• [What you are asked to do]:
Check each line of the material that follows, and copy those holding the string "Battery".

• [Data to process]:
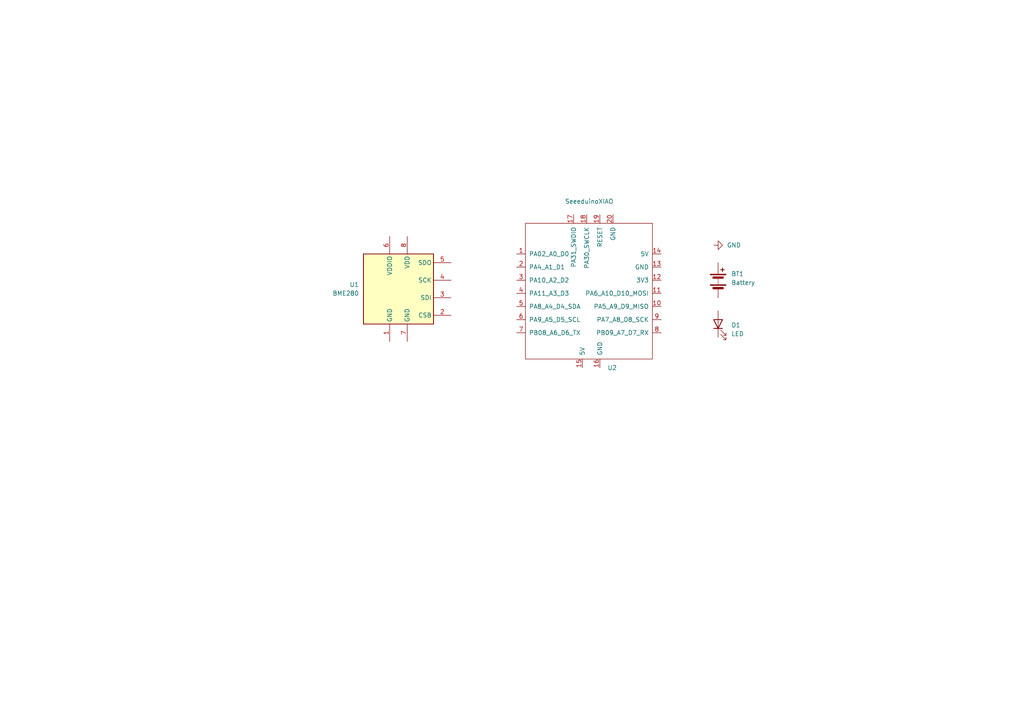
<source format=kicad_sch>
(kicad_sch (version 20230121) (generator eeschema)

  (uuid 79b0a8cb-7144-418a-acde-3d2f1fae0f6b)

  (paper "A4")

  


  (symbol (lib_id "Device:LED") (at 208.28 93.98 90) (unit 1)
    (in_bom yes) (on_board yes) (dnp no) (fields_autoplaced)
    (uuid 5470d01a-d759-4b5e-95c0-ded7c329d854)
    (property "Reference" "D1" (at 212.09 94.2975 90)
      (effects (font (size 1.27 1.27)) (justify right))
    )
    (property "Value" "LED" (at 212.09 96.8375 90)
      (effects (font (size 1.27 1.27)) (justify right))
    )
    (property "Footprint" "" (at 208.28 93.98 0)
      (effects (font (size 1.27 1.27)) hide)
    )
    (property "Datasheet" "~" (at 208.28 93.98 0)
      (effects (font (size 1.27 1.27)) hide)
    )
    (pin "2" (uuid 115dd709-0e70-4c59-ad5f-f47cca11961c))
    (pin "1" (uuid e8712283-9136-4200-a6ce-88da7364ace4))
    (instances
      (project "PCB"
        (path "/79b0a8cb-7144-418a-acde-3d2f1fae0f6b"
          (reference "D1") (unit 1)
        )
      )
    )
  )

  (symbol (lib_id "Sensor:BME280") (at 115.57 83.82 0) (unit 1)
    (in_bom yes) (on_board yes) (dnp no) (fields_autoplaced)
    (uuid 65e028ac-f334-4b8d-8502-b2bb7ca4e912)
    (property "Reference" "U1" (at 104.14 82.55 0)
      (effects (font (size 1.27 1.27)) (justify right))
    )
    (property "Value" "BME280" (at 104.14 85.09 0)
      (effects (font (size 1.27 1.27)) (justify right))
    )
    (property "Footprint" "Package_LGA:Bosch_LGA-8_2.5x2.5mm_P0.65mm_ClockwisePinNumbering" (at 153.67 95.25 0)
      (effects (font (size 1.27 1.27)) hide)
    )
    (property "Datasheet" "https://www.bosch-sensortec.com/media/boschsensortec/downloads/datasheets/bst-bme280-ds002.pdf" (at 115.57 88.9 0)
      (effects (font (size 1.27 1.27)) hide)
    )
    (pin "5" (uuid be4c83f6-7ba3-455f-a6a9-bece4e9e8425))
    (pin "2" (uuid c37b1398-f7c6-49da-b1ed-6c2368765d69))
    (pin "8" (uuid ae73bc6a-4ee3-4a93-9b0e-79be86e9319b))
    (pin "1" (uuid eb8d03e1-82cb-4b90-a43f-184e128ec12f))
    (pin "7" (uuid 8229900c-ee23-45b0-95f5-b168259f6027))
    (pin "3" (uuid 5d8c1009-04e3-46a0-a451-1781cc82958e))
    (pin "6" (uuid c4d28939-fc2b-4516-b06a-9ac63701bae7))
    (pin "4" (uuid f3f34e33-5dd2-49d0-8645-001f7931d3f4))
    (instances
      (project "PCB"
        (path "/79b0a8cb-7144-418a-acde-3d2f1fae0f6b"
          (reference "U1") (unit 1)
        )
      )
    )
  )

  (symbol (lib_id "Device:Battery") (at 208.28 81.28 0) (unit 1)
    (in_bom yes) (on_board yes) (dnp no) (fields_autoplaced)
    (uuid 7cd95c27-bd3a-4d1b-a1f3-f00182fb008e)
    (property "Reference" "BT1" (at 212.09 79.4385 0)
      (effects (font (size 1.27 1.27)) (justify left))
    )
    (property "Value" "Battery" (at 212.09 81.9785 0)
      (effects (font (size 1.27 1.27)) (justify left))
    )
    (property "Footprint" "" (at 208.28 79.756 90)
      (effects (font (size 1.27 1.27)) hide)
    )
    (property "Datasheet" "~" (at 208.28 79.756 90)
      (effects (font (size 1.27 1.27)) hide)
    )
    (pin "1" (uuid 17e80226-f39b-42da-bf53-bacdfc0a24f4))
    (pin "2" (uuid 4ca52c6e-33a1-4503-9175-eca07d82582d))
    (instances
      (project "PCB"
        (path "/79b0a8cb-7144-418a-acde-3d2f1fae0f6b"
          (reference "BT1") (unit 1)
        )
      )
    )
  )

  (symbol (lib_id "Seeeduino-XIAO:SeeeduinoXIAO") (at 171.45 85.09 0) (unit 1)
    (in_bom yes) (on_board yes) (dnp no)
    (uuid 92dd0532-9033-4ecc-95fc-c5ed1e5f8742)
    (property "Reference" "U2" (at 176.1841 106.68 0)
      (effects (font (size 1.27 1.27)) (justify left))
    )
    (property "Value" "SeeeduinoXIAO" (at 163.83 58.42 0)
      (effects (font (size 1.27 1.27)) (justify left))
    )
    (property "Footprint" "Seeeduino-XIAO:Seeeduino XIAO-MOUDLE14P-2.54-21X17.8MM" (at 162.56 80.01 0)
      (effects (font (size 1.27 1.27)) hide)
    )
    (property "Datasheet" "" (at 162.56 80.01 0)
      (effects (font (size 1.27 1.27)) hide)
    )
    (pin "2" (uuid 794eed26-21f9-4cf0-8111-25ef14ea0632))
    (pin "1" (uuid 4dadc455-f3f4-426a-9cac-b43ddeeee345))
    (pin "18" (uuid bfede72d-581a-4176-8385-2441ec232996))
    (pin "9" (uuid 639b7e62-0a49-4e7a-a174-70de12008097))
    (pin "11" (uuid 675d7a62-d5b4-42ab-bb57-0cba383c9c69))
    (pin "17" (uuid a9d40df5-dd5b-4bab-a7de-4cd0994427a1))
    (pin "12" (uuid d55d79e5-aa25-484b-8293-4c40182bd02a))
    (pin "19" (uuid 1c28ca7d-593e-422c-84aa-dcbd427c0262))
    (pin "10" (uuid f75086ba-5fab-4321-990f-7257134dd00c))
    (pin "20" (uuid 8de72e2b-f53b-4bea-8bb5-e3d06602dff6))
    (pin "6" (uuid 1542b4b4-3e68-4cfe-9329-4082398845ee))
    (pin "7" (uuid 853b3ea6-e6e8-4d87-8118-6e107b7455b6))
    (pin "8" (uuid 4355a064-af65-4d79-8137-b07744a840c0))
    (pin "16" (uuid f1f139d1-3429-4cfa-b002-8b307bc034b2))
    (pin "14" (uuid 7f95005e-04fc-419e-a688-8fa3eb30bbb9))
    (pin "3" (uuid 7798bb6e-3c28-4821-ab5e-9b0487a86669))
    (pin "4" (uuid dfc1ecdd-0c44-44d7-bcf7-cd12b17f681d))
    (pin "5" (uuid dbda999e-12d5-4fbe-9d7c-6628a2d3f47b))
    (pin "15" (uuid 24a06124-8b2b-4475-9867-903232b02d46))
    (pin "13" (uuid 584d9cab-9b65-4e33-b38f-23117e9590f2))
    (instances
      (project "PCB"
        (path "/79b0a8cb-7144-418a-acde-3d2f1fae0f6b"
          (reference "U2") (unit 1)
        )
      )
    )
  )

  (symbol (lib_id "power:GND") (at 207.01 71.12 90) (unit 1)
    (in_bom yes) (on_board yes) (dnp no) (fields_autoplaced)
    (uuid eee9deff-d958-4126-9710-e7eb4d52e891)
    (property "Reference" "#PWR01" (at 213.36 71.12 0)
      (effects (font (size 1.27 1.27)) hide)
    )
    (property "Value" "GND" (at 210.82 71.12 90)
      (effects (font (size 1.27 1.27)) (justify right))
    )
    (property "Footprint" "" (at 207.01 71.12 0)
      (effects (font (size 1.27 1.27)) hide)
    )
    (property "Datasheet" "" (at 207.01 71.12 0)
      (effects (font (size 1.27 1.27)) hide)
    )
    (pin "1" (uuid 33dca5bd-7918-4963-b20c-2b0039bf3e7d))
    (instances
      (project "PCB"
        (path "/79b0a8cb-7144-418a-acde-3d2f1fae0f6b"
          (reference "#PWR01") (unit 1)
        )
      )
    )
  )

  (sheet_instances
    (path "/" (page "1"))
  )
)

</source>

• [The answer]:
  (symbol (lib_id "Device:Battery") (at 208.28 81.28 0) (unit 1)
    (property "Value" "Battery" (at 212.09 81.9785 0)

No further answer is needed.